From the little info you've provided, it seems their conclusion is unjustified. It would require another study using a different set of participants, to see if their sacrificial candidates correlate to their own positions. Would elderly folk still sacrifice elderly folk? Something tells me they would. Would poor folk sacrifice other poor folk, or would they be less influenced by relative positions on the income spectrum? I'd be most interested to see what the drug addicts would do.

Characteristics of the victim do indeed matter. For example, if the victim is a child (even a terminally ill one), people are less likely to endorse switching the trolley to the single victim's track. In a parallel scenario, toxic and fatal fumes must be redirected away from a hospital room where five patients are recovering to a room where one is recovering. Like the standard trolley problem, about 65%-75% of people agree to redirect, but if the single recovering patient is a friend of theirs, the rate drops to about 35%.
Such a study shows that there are factors that influence such a decision, but in reality I think there are a tremendous amount. Many of them so minor that they can't be studied, which poses a problem for this type of speculation. Placing value on a person so that you may decide how to act towards them is likely an undecipherable algorithm within our heads. We pull from a lifetime of experience for each valuation.

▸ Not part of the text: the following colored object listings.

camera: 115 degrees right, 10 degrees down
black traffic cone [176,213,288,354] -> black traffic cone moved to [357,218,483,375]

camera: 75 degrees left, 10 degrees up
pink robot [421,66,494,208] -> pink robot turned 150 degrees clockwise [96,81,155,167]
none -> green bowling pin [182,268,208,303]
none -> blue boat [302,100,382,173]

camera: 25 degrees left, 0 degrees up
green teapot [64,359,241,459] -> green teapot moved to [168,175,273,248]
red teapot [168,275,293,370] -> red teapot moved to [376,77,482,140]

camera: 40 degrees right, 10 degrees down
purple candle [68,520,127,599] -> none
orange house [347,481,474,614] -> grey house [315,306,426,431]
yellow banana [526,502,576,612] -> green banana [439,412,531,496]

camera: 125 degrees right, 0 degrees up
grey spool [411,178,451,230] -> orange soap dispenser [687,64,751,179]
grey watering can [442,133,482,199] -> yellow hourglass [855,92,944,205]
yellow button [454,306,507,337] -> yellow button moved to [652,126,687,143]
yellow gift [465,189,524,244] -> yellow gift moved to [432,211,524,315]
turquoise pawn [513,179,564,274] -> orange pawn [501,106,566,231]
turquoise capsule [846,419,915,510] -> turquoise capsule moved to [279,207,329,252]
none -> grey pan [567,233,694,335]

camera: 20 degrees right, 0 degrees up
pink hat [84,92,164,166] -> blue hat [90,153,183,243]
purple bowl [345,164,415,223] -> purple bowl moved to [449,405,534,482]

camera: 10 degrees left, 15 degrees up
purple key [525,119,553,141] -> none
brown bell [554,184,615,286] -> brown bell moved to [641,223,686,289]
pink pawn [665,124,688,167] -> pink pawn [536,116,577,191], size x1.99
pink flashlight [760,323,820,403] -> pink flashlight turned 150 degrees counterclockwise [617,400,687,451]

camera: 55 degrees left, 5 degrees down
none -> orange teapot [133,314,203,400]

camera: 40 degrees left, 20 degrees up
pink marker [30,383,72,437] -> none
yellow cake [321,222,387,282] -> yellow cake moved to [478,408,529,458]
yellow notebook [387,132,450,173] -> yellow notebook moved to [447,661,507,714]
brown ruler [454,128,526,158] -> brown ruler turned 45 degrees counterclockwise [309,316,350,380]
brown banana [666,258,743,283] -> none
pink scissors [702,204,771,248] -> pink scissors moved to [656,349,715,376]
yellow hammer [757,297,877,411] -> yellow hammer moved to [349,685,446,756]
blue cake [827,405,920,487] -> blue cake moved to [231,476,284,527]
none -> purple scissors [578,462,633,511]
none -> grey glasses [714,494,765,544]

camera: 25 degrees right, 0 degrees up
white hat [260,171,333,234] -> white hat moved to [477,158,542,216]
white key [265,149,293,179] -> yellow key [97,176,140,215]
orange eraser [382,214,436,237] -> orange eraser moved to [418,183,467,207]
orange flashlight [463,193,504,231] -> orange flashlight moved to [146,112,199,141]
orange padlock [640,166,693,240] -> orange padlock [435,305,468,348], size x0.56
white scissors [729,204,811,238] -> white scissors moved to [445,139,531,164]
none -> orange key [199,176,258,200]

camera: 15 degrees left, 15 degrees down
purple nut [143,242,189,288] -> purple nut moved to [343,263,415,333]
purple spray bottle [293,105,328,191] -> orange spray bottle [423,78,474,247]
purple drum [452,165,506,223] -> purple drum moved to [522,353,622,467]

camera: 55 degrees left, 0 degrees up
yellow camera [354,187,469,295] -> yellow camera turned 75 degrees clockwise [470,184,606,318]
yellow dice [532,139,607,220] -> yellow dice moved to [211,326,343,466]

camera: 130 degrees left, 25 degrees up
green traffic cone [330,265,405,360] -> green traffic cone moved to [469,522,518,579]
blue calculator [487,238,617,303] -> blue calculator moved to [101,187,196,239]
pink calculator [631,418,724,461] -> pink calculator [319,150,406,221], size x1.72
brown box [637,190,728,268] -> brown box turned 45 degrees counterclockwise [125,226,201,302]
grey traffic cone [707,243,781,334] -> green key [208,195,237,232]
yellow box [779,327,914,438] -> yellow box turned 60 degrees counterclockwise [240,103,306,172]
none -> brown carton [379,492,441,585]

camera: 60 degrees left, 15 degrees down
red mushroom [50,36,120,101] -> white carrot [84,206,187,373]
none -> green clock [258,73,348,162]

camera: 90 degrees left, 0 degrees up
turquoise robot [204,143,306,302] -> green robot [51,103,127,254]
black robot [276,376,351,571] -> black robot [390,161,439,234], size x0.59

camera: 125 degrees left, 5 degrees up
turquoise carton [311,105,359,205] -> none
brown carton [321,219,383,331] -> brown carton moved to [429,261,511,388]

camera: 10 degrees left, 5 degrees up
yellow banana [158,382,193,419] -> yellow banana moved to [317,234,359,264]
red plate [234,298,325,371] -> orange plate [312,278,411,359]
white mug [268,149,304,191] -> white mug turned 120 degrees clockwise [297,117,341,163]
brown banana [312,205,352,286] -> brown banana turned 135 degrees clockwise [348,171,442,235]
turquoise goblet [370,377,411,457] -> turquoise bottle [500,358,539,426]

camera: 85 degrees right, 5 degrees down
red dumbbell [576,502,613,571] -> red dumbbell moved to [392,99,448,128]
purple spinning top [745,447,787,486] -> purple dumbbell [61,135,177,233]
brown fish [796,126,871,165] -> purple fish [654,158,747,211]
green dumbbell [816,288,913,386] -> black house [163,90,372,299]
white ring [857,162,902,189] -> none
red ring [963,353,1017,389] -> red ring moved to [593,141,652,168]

It could be that we favor one person over the next due to similarities to one of our siblings(even if we don't consciously make the connection). Perhaps the male we mean to sacrifice has an abundance of testosterone, which is shown to make other males more aggressive. Perhaps we were recently dumped by a mate, and have a slightly negative disposition towards the opposite sex for a brief time. Perhaps we're simply in a bad mood, where we're at a point halfway between cigarette breaks and needing a release.

Each of these minor influences could be enough to tip one persons decision to one side or the other. Even with an army of controls in place during experiments, some influences would still leak through.